Ernest T. Jones was at his studio on Fifth Avenue in New York City,
preaching the virtues of "swing the clubhead" at five dollars a lesson
to all comers. In addition, the best northern pros would travel to
Florida in the winter and pick up new teaching styles and techniques in
winter teaching meetings, or on the winter tournament circuit. Finally,
modern golf range equipment began to appear, eliminating the need for a
ball-shagging caddie, and sparked a boom in driving-range construction.
College-based instructional programs were also adopted by many major
universities during these years, attracting future stars such as Arnold
Palmer.
In the mid-1950’s, largely due to television, a new golf boom began, and
with tournament purses soaring and golf acquiring a certain cachet,
younger amateurs and club pros abandoned careers in insurance, or on the
practice tee, for glory on the PGA Tour. Prize money and endorsement
income made millionaires out of Arnold Palmer and Jack Nicklaus, and
with thousands of dollars now resting on the success of this putt in the
Masters or that five-iron in the Open, leading professionals began to
openly seek the advice of golf gurus such as Gardner Dickinson, Bob
Toski, Harvey Penick, and Jack Grout.
At the same time, Palmer, Nicklaus, and Gary Player parlayed their
tournament success into an empire of instructional publications-
magazine articles, television tips, and ghost written, handsomely
illustrated books. National magazines such as Golf and Golf Digest
capitalized on the newfound popularity of the game to achieve relatively
mass circulations and a national forum of cutting-edge instructional
techniques. Golf instructors too, found that golf magazines, and their
increasingly visible work with touring professionals, brought them more
business than they could handle on a local level. So, although golf
schools had been in existence since just after the war, in 1968 the
first national golf schools would evolve.
Golf did not sustain in the 1970’s the same level of popularity it had
enjoyed in the 1960’s, but significant changes were looming for the game
as golf’s expansion had created a large enough golf economy to allow for
substantial investment in research and development. The groundwork was
laid in the 1970’s for radical transformation of turf preparation, golf
club technology, and instructional technique. The cavity-backed iron,
the metal wood, the graphite shaft, as well as revolutionary changes in
irrigation technique and turf-laying, date to the 1970’s. All would have
substantial impact on the game as golfers achieved better and better
control over the golf ball (in flight direction, overall distance, and
spin characteristics.)
Golf instruction, particularly golf schools, would not enjoy a real
economic boom until the 1980’s but the influential theory of connection,
video analysis of the golf swing, and the emphasis on big-muscle
leadership date to the pioneering work of David Leadbetter, Jimmy
Ballard and others in the late 1970’s and early 1980’s. Golf instruction
also became more specialized, as teachers by the mid 1980’s began to
emphasize their expertise with "practical instruction" (John Jacobs),
"short game instruction" (Dave Pelz), "women’s instruction" (Penny
Zavichas and Linda Craft), or "mental conditioning" (Bob Rotella and
Chuck Hogan).
Today
By the 1990’s, and into the new millennium, golf instruction in the U.S.

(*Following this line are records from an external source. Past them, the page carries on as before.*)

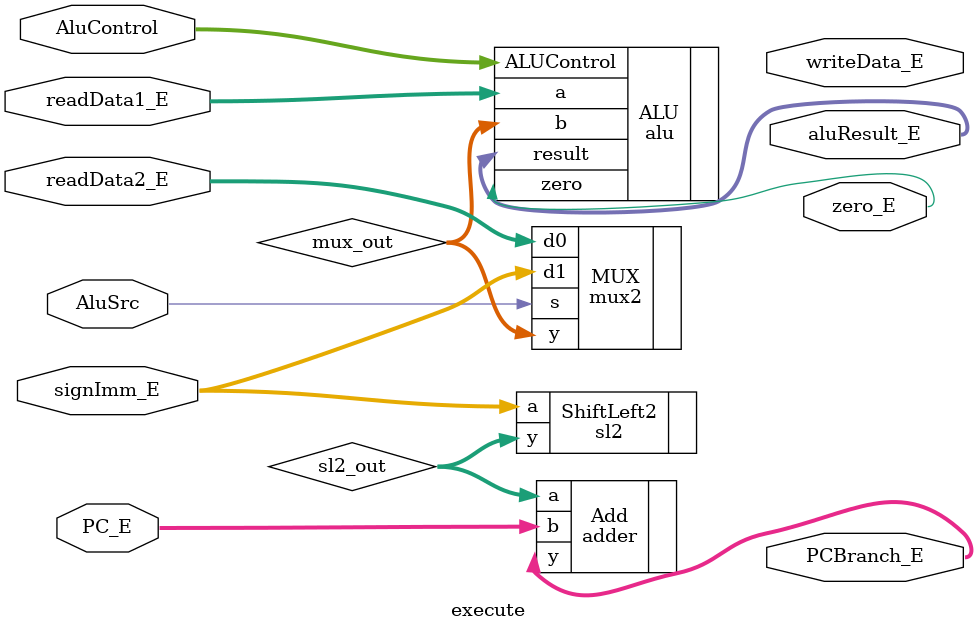
<source format=sv>

module execute
(
	input logic AluSrc,
	input logic [3:0] AluControl,
	input logic [63:0] PC_E, signImm_E, readData1_E, readData2_E,
	output logic [63:0] PCBranch_E, aluResult_E, writeData_E,
	output logic zero_E
);

	// variables internas (temporales)
	logic [63:0] mux_out;
	logic [63:0] sl2_out;

	sl2 #(.N(64)) ShiftLeft2(
		.a(signImm_E),
		.y(sl2_out)
	);
	
	adder #(.N(64)) Add(
		.a(sl2_out),
		.b(PC_E),
		.y(PCBranch_E)
	);
	
	mux2 #(.N(64)) MUX(
		.d0(readData2_E),
		.d1(signImm_E),
		.s(AluSrc),
		.y(mux_out)
	);
	
	alu	ALU (
		.a(readData1_E),
		.b(mux_out),
		.ALUControl(AluControl),
		.result(aluResult_E),
		.zero(zero_E)
	);
	
	
	
	


endmodule 
</source>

had boomed to the point that there are now a multitude of national golf
schools offering hundreds of programs across the country, with a
cornucopia of techniques, price points, regimens, and training goals.
The largest of these is America’s Favorite Golf Schools with more than
40 locations nationwide. Virtually all of the national golf schools
offer books and videotapes for sale. Prominent golf gurus such as Dave
Pelz, Bob Toski, Rick Smith, and Jim Flick are in demand not only with
the touring pros but at skyrocketing master class rates at the finest
resorts. Harvey Penick’s Little Red Book also became the biggest selling
sports book of all time. In short, golf instruction has expanded into
one of the largest and most vibrant sectors of the substantial golf
economy.
Looking back over the entire grand parade of gurus and teachers, if one
were to assign a grade to golf instruction as a whole, six centuries
into it, one would pencil "I" for "incomplete". It’s well-worth knowing
that even in this day of gurus and their technical wizardry, fewer than
half of the world’s players can regularly break 100. It’s also fitting
to mention that when James Durham recorded 94 at the Old Course at St
Andrews in 1767, he set a course record that lasted 86 years. Golf
instruction has indeed come a long way.